ST. PETERSBURG, Fla. — Experts say more kids are ending up in the hospital due to COVID-19. Doctors at Johns Hopkins All Children's Hospital had just two patients in late June test positive for the virus, by the middle of August that number was up to 110 kids.
While their overall risk of dying from the disease is very low for children, Infectious Disease Doctor Juan Dumois says it is impacting their health in a variety of ways.
“The ones who are sicker, either have severe COVID-19 affecting their lungs, so they need oxygen, in some cases, their lungs are so badly affected that they need to be on a mechanical ventilator with a tube that goes into their lungs,” Dr. Dumois said.
The other, he adds, is kids have developed a condition that occurs after COVID called MIS-C which is Multisystem Inflammatory Syndrome in Children.

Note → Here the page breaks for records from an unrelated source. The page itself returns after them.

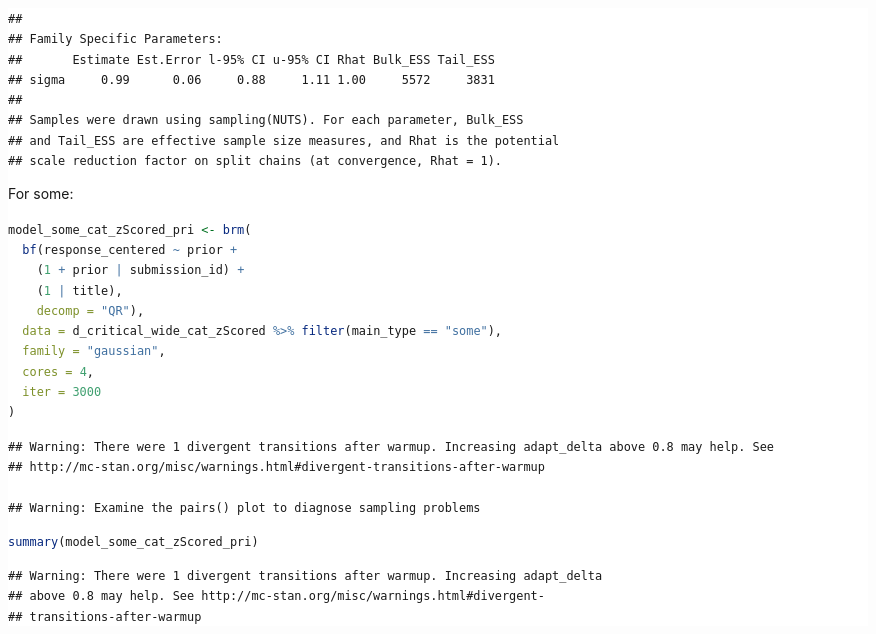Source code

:     ## 
    ## Family Specific Parameters: 
    ##       Estimate Est.Error l-95% CI u-95% CI Rhat Bulk_ESS Tail_ESS
    ## sigma     0.99      0.06     0.88     1.11 1.00     5572     3831
    ## 
    ## Samples were drawn using sampling(NUTS). For each parameter, Bulk_ESS
    ## and Tail_ESS are effective sample size measures, and Rhat is the potential
    ## scale reduction factor on split chains (at convergence, Rhat = 1).

For some:

``` r
model_some_cat_zScored_pri <- brm(
  bf(response_centered ~ prior + 
    (1 + prior | submission_id) +
    (1 | title),
    decomp = "QR"),
  data = d_critical_wide_cat_zScored %>% filter(main_type == "some"),
  family = "gaussian",
  cores = 4,
  iter = 3000
)
```

    ## Warning: There were 1 divergent transitions after warmup. Increasing adapt_delta above 0.8 may help. See
    ## http://mc-stan.org/misc/warnings.html#divergent-transitions-after-warmup

    ## Warning: Examine the pairs() plot to diagnose sampling problems

``` r
summary(model_some_cat_zScored_pri)
```

    ## Warning: There were 1 divergent transitions after warmup. Increasing adapt_delta
    ## above 0.8 may help. See http://mc-stan.org/misc/warnings.html#divergent-
    ## transitions-after-warmup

The condition can occur several weeks after a child has been infected with the virus.
Doctors say most cases have evidence of inflammation in the heart and require both careful monitoring in the intensive care unit and several different medicines.
Currently, health experts say they are seeing mostly unvaccinated patients ending up in intensive care. Kids under 12 currently can’t be vaccinated to protect themselves against COVID-19.
“When we see children who are unnecessarily sick, and whom the infection could have been avoided if they were wearing masks at school, then it's a tragedy, it's really unnecessary. It scares the heck out of parents when their child is hospitalized for COVID, especially if they were misled into thinking their child would never be that sick," Dr. Dumois said.
According to Dr. Dumois, the coronavirus pandemic could easily continue on if people don’t get vaccinated. Vaccine manufacturers should be submitting requests for emergency use in kids ages 5 to 11 to the FDA by this fall.
Dumois says Pfizer is on track to turn over trial data later this month or in October and Moderna by the end of the year.